Um nicht entdeckt zu werden, floh Richter und sprang dabei eine sieben Meter hohe Mauer hinunter. Er brach sich die Knochen, schleppte sich aber noch nach Hause. Eine Woche später klingelte die Stasi, Richter kam ins Gefängnis. Medizinisch behandelt werden durfte er nicht, was Erich Mielke damals persönlich angeordnet hat. "Man wollte mich umbringen", sagt Richter heute. Doch dazu kam es nicht: Nach einigen Monaten im Gefängnis durfte der Gefangene in die Charité, wo er 15 Mal operiert wurde.

Die ersten acht Wochen in Haft seien schlimm gewesen, erzählt Richter im Keller des alten Gefängnistraktes. "Ich habe gestunken wie ein Puma, weil ich meine Wunden mit Urin behandelt habe." Richter ist stolz darauf, dass er bis zum Schluss kein Geständnis abgelegt hat. Er sagt: "Ich war kein Held. Ich habe Angst gehabt ohne Ende." Aber auch: "Ich war so ein richtig arrogantes Arschloch. Diese Arroganz hat mir geholfen."

Der Mann mit Boxerstatur und Schnauzbart führt die Besucher jetzt in den Neubau, lässt sie einen Blick in die Zellen werfen, auf die Alarmdrähte an der Wand. Er erklärt die Räumlichkeiten und ihre Funktion, aber vor allem immer wieder sein Leben. Er kann das gut, er hat es schon oft getan, in Zeitungsartikeln, in seinem Buch "Moskau-Paris-Express" und natürlich auf vielen Führungen.

Nachdem Richter damals aus dem Gefängnis entlassen wurde, hätten alle gedacht, er sei ein Spitzel, erzählt er. Nur sein Vater nicht. "Der hat immer zu mir gehalten." Als der Vater dann einen Herzinfarkt hatte, gingen bei Richter die Sicherungen durch. Er stieg auf ein Dach, rasend vor Wut, und brüllte über Berlin: "Ihr Kommunistenschweine!" Die Folge: sechs Monate Isolationshaft.

Heute sagt Richter: "Ich war jung, und ich war voller Hass. Ich habe in jeder Uniform einen Killer gesehen." Aber Richter war auch zäh. Der Dunkelarrest sei hart gewesen. Viele Kameraden seien in solchen Zellen verrückt geworden. "Du verlierst nämlich die Zeit. Du schläfst ein, wirst wach, aber du weißt nicht, ob nach einer oder nach fünf Stunden. Von da an hast du ein Problem."

Die vorletzte Station der Führung ist das Verhörzimmer. Dort seien die Gefangenen verprügelt worden bis zur Bewusstlosigkeit, sagt Richter.

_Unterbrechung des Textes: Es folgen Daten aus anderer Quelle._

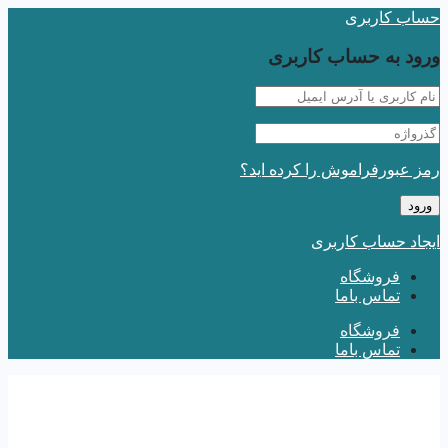
حساب کاربری
ورود به حساب کاربری
رمز عبورفراموش را کرده اید؟
ایجاد حساب کاربری
فروشگاه
تماس باما
فروشگاه
تماس باما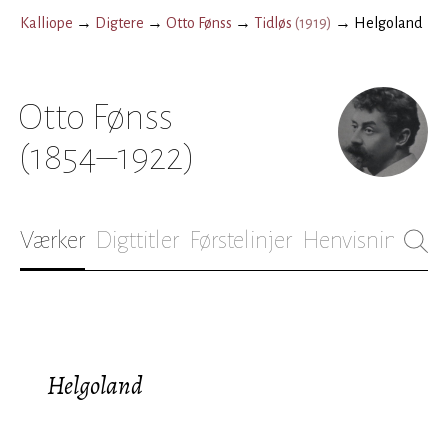
Kalliope
→
Digtere
→
Otto Fønss
→
Tidløs
(
1919
)
→
Helgoland
Otto Fønss
(1854–1922)
Værker
Digttitler
Førstelinjer
Henvisninger
B
Helgoland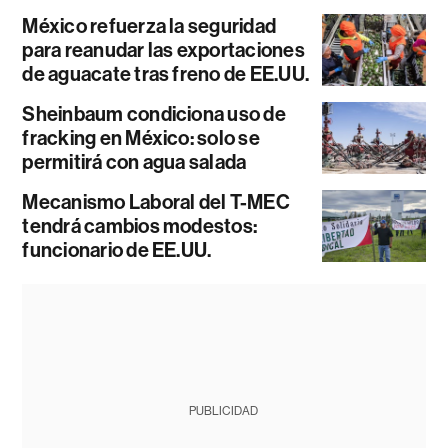
México refuerza la seguridad
para reanudar las exportaciones
de aguacate tras freno de EE.UU.
Sheinbaum condiciona uso de
fracking en México: solo se
permitirá con agua salada
Mecanismo Laboral del T-MEC
tendrá cambios modestos:
funcionario de EE.UU.
PUBLICIDAD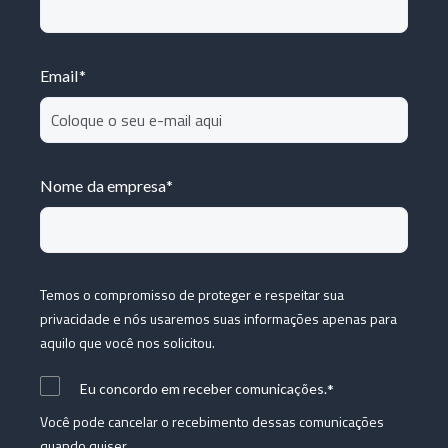
Email
*
Nome da empresa
*
Temos o compromisso de proteger e respeitar sua
privacidade e nós usaremos suas informações apenas para
aquilo que você nos solicitou.
*
Eu concordo em receber comunicações.
Você pode cancelar o recebimento dessas comunicações
quando quiser.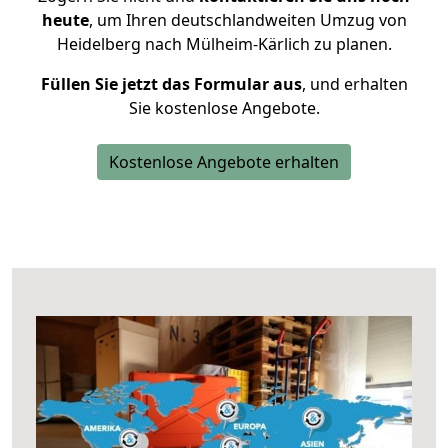
heute
, um Ihren deutschlandweiten Umzug von
Heidelberg nach Mülheim-Kärlich zu planen.
Füllen Sie jetzt das Formular aus
, und erhalten
Sie kostenlose Angebote.
Kostenlose Angebote erhalten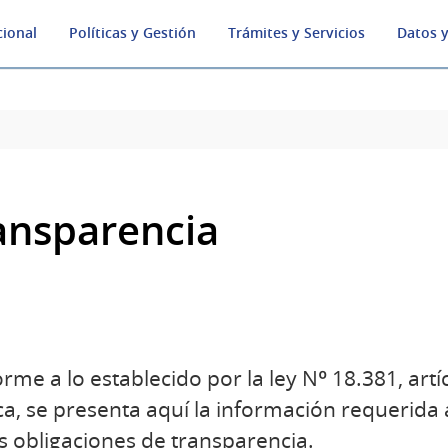
cional
Políticas y Gestión
Trámites y Servicios
Datos y
ansparencia
rme a lo establecido por la ley Nº 18.381, artí
ca, se presenta aquí la información requerida
s obligaciones de transparencia.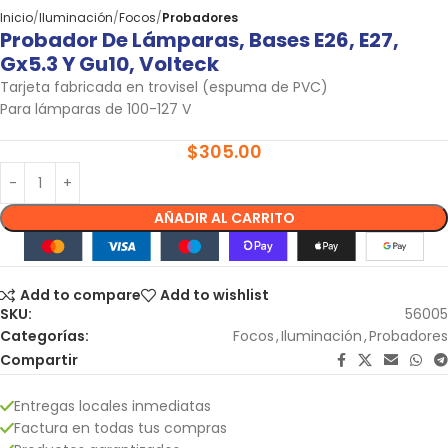
Inicio
Iluminación
Focos
Probadores
Probador De Lámparas, Bases E26, E27,
Gx5.3 Y Gu10, Volteck
Tarjeta fabricada en trovisel (espuma de PVC)
Para lámparas de 100-127 V
$
305.00
AÑADIR AL CARRITO
Add to compare
Add to wishlist
SKU:
56005
Categorías:
Focos
,
Iluminación
,
Probadores
Compartir
Entregas locales inmediatas
Factura en todas tus compras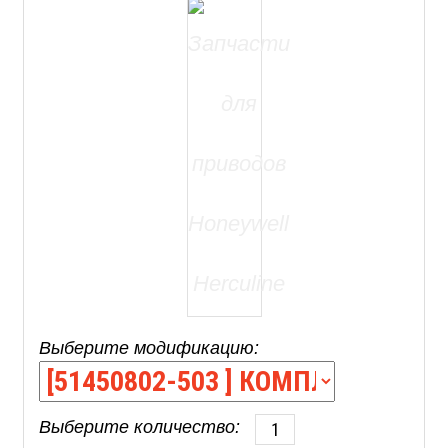
Выберите модификацию:
Выберите количество: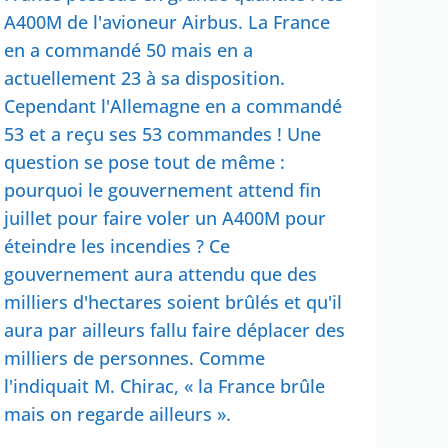
A400M de l'avioneur Airbus. La France
en a commandé 50 mais en a
actuellement 23 à sa disposition.
Cependant l'Allemagne en a commandé
53 et a reçu ses 53 commandes ! Une
question se pose tout de même :
pourquoi le gouvernement attend fin
juillet pour faire voler un A400M pour
éteindre les incendies ? Ce
gouvernement aura attendu que des
milliers d'hectares soient brûlés et qu'il
aura par ailleurs fallu faire déplacer des
milliers de personnes. Comme
l'indiquait M. Chirac, « la France brûle
mais on regarde ailleurs ».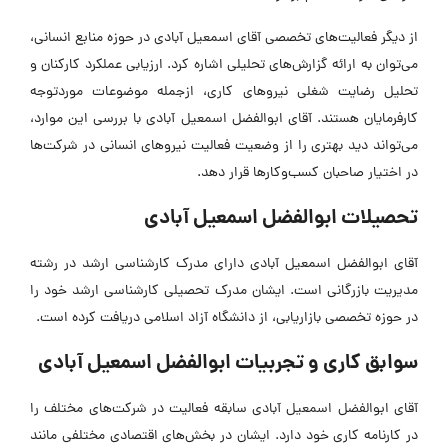
از دیگر فعالیت‌های تخصصی آقای اسمعیل آبادی در حوزه منابع انسانی،
می‌توان به ارائه گزارش‌های تحلیلی اشاره کرد. ارزیابی عملکرد کارکنان و
تحلیل رضایت شغلی نیروهای کاری، ازجمله موضوعات موردتوجه
کارفرمایان هستند. آقای ابوالفضل اسمعیل آبادی با بررسی این موارد،
می‌تواند دید بهتری را از وضعیت فعالیت نیروهای انسانی در شرکت‌ها
در اختیار صاحبان کسب‌وکارها قرار دهد.
تحصیلات ابوالفضل اسمعیل آبادی
آقای ابوالفضل اسمعیل آبادی دارای مدرک کارشناسی ارشد در رشته
مدیریت بازرگانی است. ایشان مدرک تحصیلی کارشناسی ارشد خود را
در حوزه تخصصی بازاریابی، از دانشگاه آزاد اسلامی دریافت کرده است.
سوابق کاری و تجربیات ابوالفضل اسمعیل آبادی
آقای ابوالفضل اسمعیل آبادی سابقه فعالیت در شرکت‌های مختلف را
در کارنامه کاری خود دارد. ایشان در بخش‌های اقتصادی مختلفی مانند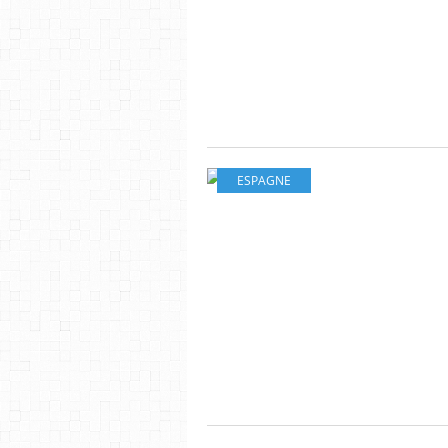
ESPAGNE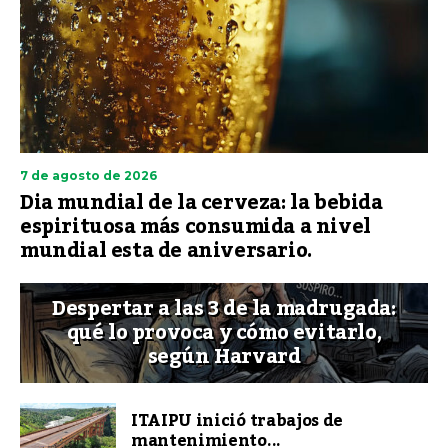
7 de agosto de 2026
Dia mundial de la cerveza: la bebida
espirituosa más consumida a nivel
mundial esta de aniversario.
Despertar a las 3 de la madrugada:
qué lo provoca y cómo evitarlo,
según Harvard
ITAIPU inició trabajos de
mantenimiento...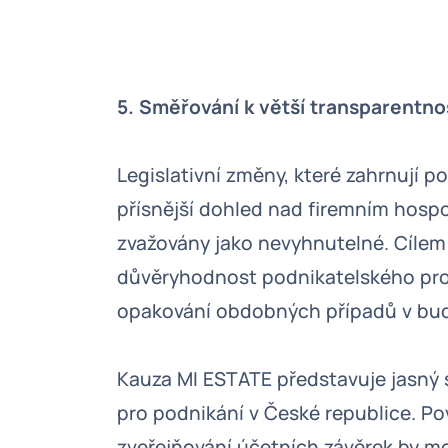
5. Směřování k větší transparentno
Legislativní změny, které zahrnují p
přísnější dohled nad firemním hosp
zvažovány jako nevyhnutelné. Cílem t
důvěryhodnost podnikatelského prost
opakování obdobných případů v bu
Kauza MI ESTATE představuje jasný si
pro podnikání v České republice. Po
zveřejňování účetních závěrek by mo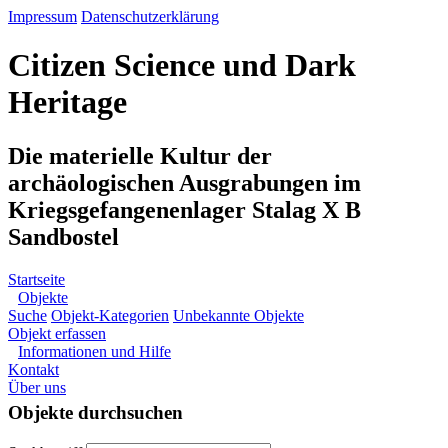
Impressum
Datenschutzerklärung
Citizen Science und Dark
Heritage
Die materielle Kultur der
archäologischen Ausgrabungen im
Kriegsgefangenenlager Stalag X B
Sandbostel
Startseite
Objekte
Suche
Objekt-Kategorien
Unbekannte Objekte
Objekt erfassen
Informationen und Hilfe
Kontakt
Über uns
Objekte durchsuchen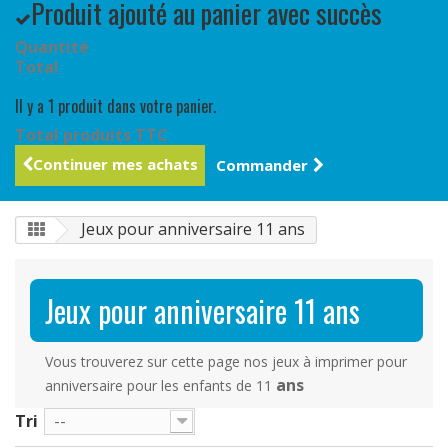
Produit ajouté au panier avec succès
Quantité
Total
Il y a 1 produit dans votre panier.
Total produits TTC
Continuer mes achats
Commander
Jeux pour anniversaire 11 ans
Jeux pour anniversaire 11 ans
Vous trouverez sur cette page nos jeux à imprimer pour
ans
anniversaire pour les enfants de 11
Tri
--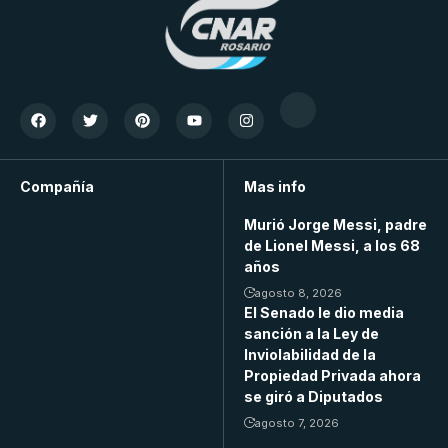
Compañía
Mas info
Murió Jorge Messi, padre
de Lionel Messi, a los 68
años
agosto 8, 2026
El Senado le dio media
sanción a la Ley de
Inviolabilidad de la
Propiedad Privada ahora
se giró a Diputados
agosto 7, 2026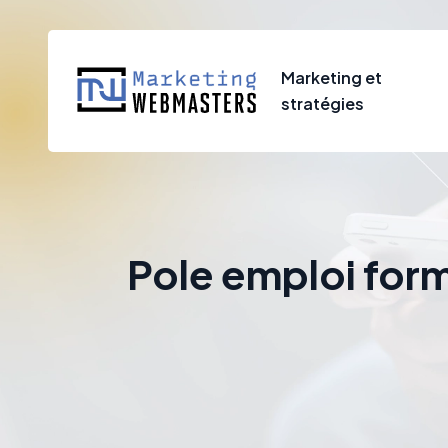
Marketing et
stratégies
Pole emploi form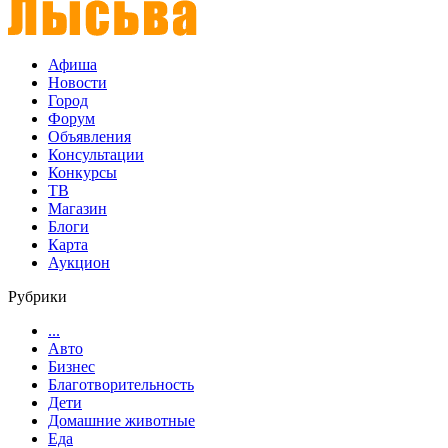
Афиша
Новости
Город
Форум
Объявления
Консультации
Конкурсы
ТВ
Магазин
Блоги
Карта
Аукцион
Рубрики
...
Авто
Бизнес
Благотворительность
Дети
Домашние животные
Еда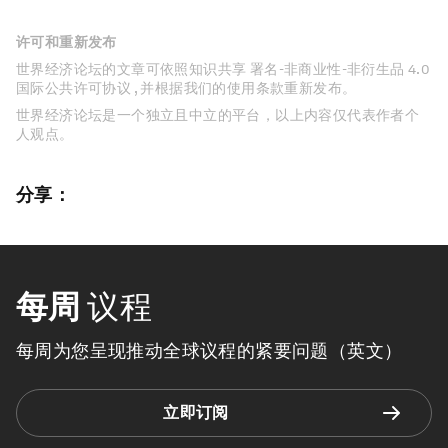
许可和重新发布
世界经济论坛的文章可依照知识共享 署名-非商业性-非衍生品 4.0
国际公共许可协议 , 并根据我们的使用条款重新发布。
世界经济论坛是一个独立且中立的平台，以上内容仅代表作者个
人观点。
分享：
每周
议程
每周为您呈现推动全球议程的紧要问题（英文）
立即订阅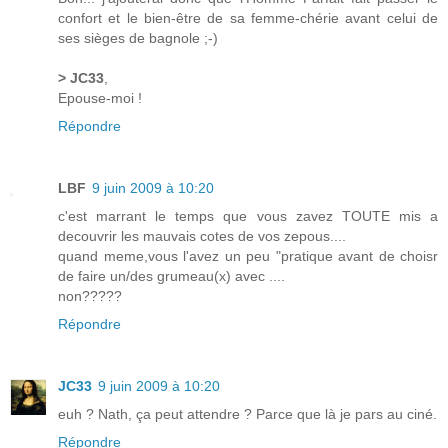
confort et le bien-être de sa femme-chérie avant celui de
ses sièges de bagnole ;-)
> JC33
,
Epouse-moi !
Répondre
LBF
9 juin 2009 à 10:20
c'est marrant le temps que vous zavez TOUTE mis a
decouvrir les mauvais cotes de vos zepous....
quand meme,vous l'avez un peu "pratique avant de choisr
de faire un/des grumeau(x) avec ....
non?????
Répondre
JC33
9 juin 2009 à 10:20
euh ? Nath, ça peut attendre ? Parce que là je pars au ciné.
Répondre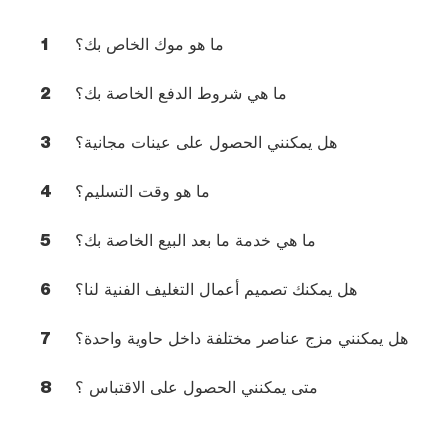
ما هو موك الخاص بك؟
1
ما هي شروط الدفع الخاصة بك؟
2
هل يمكنني الحصول على عينات مجانية؟
3
ما هو وقت التسليم؟
4
ما هي خدمة ما بعد البيع الخاصة بك؟
5
هل يمكنك تصميم أعمال التغليف الفنية لنا؟
6
هل يمكنني مزج عناصر مختلفة داخل حاوية واحدة؟
7
متى يمكنني الحصول على الاقتباس ؟
8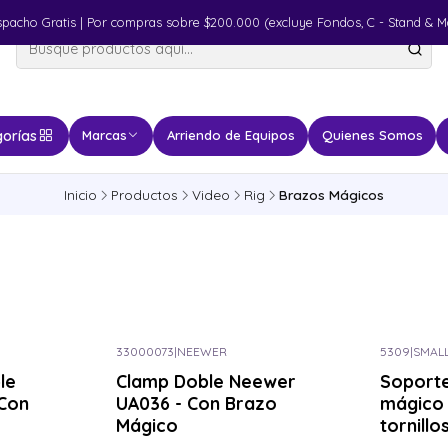
spacho Gratis | Por compras sobre $200.000 (excluye Fondos, C - Stand & M
orías
Marcas
Arriendo de Equipos
Quienes Somos
Inicio
Productos
Video
Rig
Brazos Mágicos
33000073
|
NEEWER
5309
|
SMALL
le
Clamp Doble Neewer
Soport
Con
UA036 - Con Brazo
mágico 
Mágico
tornillo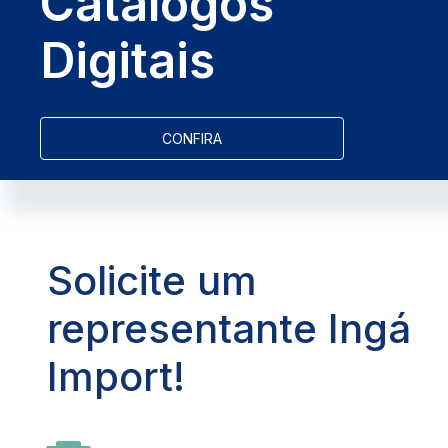
Catálogos
Digitais
CONFIRA
Solicite um
representante Ingá
Import!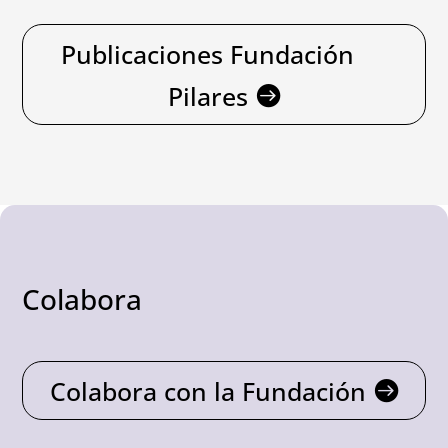
Publicaciones Fundación
Pilares
Colabora
Colabora con la Fundación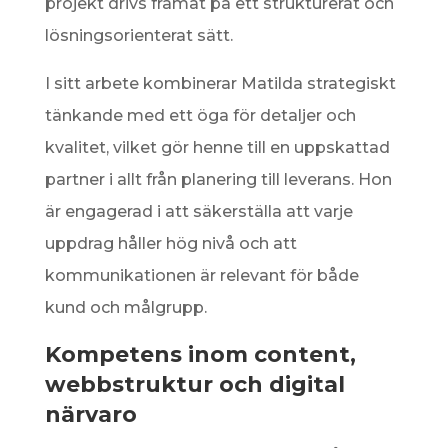
projekt drivs framåt på ett strukturerat och
lösningsorienterat sätt.
I sitt arbete kombinerar Matilda strategiskt
tänkande med ett öga för detaljer och
kvalitet, vilket gör henne till en uppskattad
partner i allt från planering till leverans. Hon
är engagerad i att säkerställa att varje
uppdrag håller hög nivå och att
kommunikationen är relevant för både
kund och målgrupp.
Kompetens inom content,
webbstruktur och digital
närvaro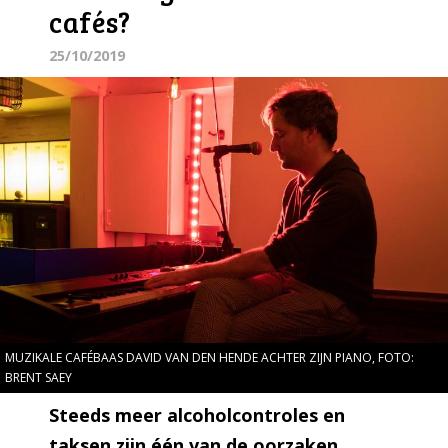
cafés?
25/10/2019
MUZIKALE CAFÉBAAS DAVID VAN DEN HENDE ACHTER ZIJN PIANO, FOTO:
BRENT SAEY
Steeds meer
alcoholcontroles en
taksen zijn één van de oorzaken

Er setzt sich hinter den Schreibtisch, so wie es damals der Stasi-Beamte getan hat, und erzählt weiter: 1975 habe er mit Frau und Tochter in den Westen ausreisen dürfen. Dort habe er als Fluchthelfer weiter Menschen über die Grenze gebracht. Doch irgendwann ging Richter mit seiner Familie ins Ausland, aus Angst vor Entführungen.
Irgendwann kam er wieder, engagierte sich, schrieb. Heute ist er allein.

Zu seiner Tochter hat er keinen Kontakt mehr, sagt Richter. Seine Frau sei seit fünf Jahren in der Psychiatrie. Keiner der Besucher spricht ein Wort. Richter macht eine kurze Pause. Dann sagt er: "Wen man nicht vergisst, der stirbt nie. Deshalb mache ich das hier." Es geht noch einmal in den Hof, dann ist die Führung zu Ende, eineinhalb Stunden hat sie gedauert. Richter - so scheint es - ist ein weiteres Mal durch sein ganzes Leben gelaufen.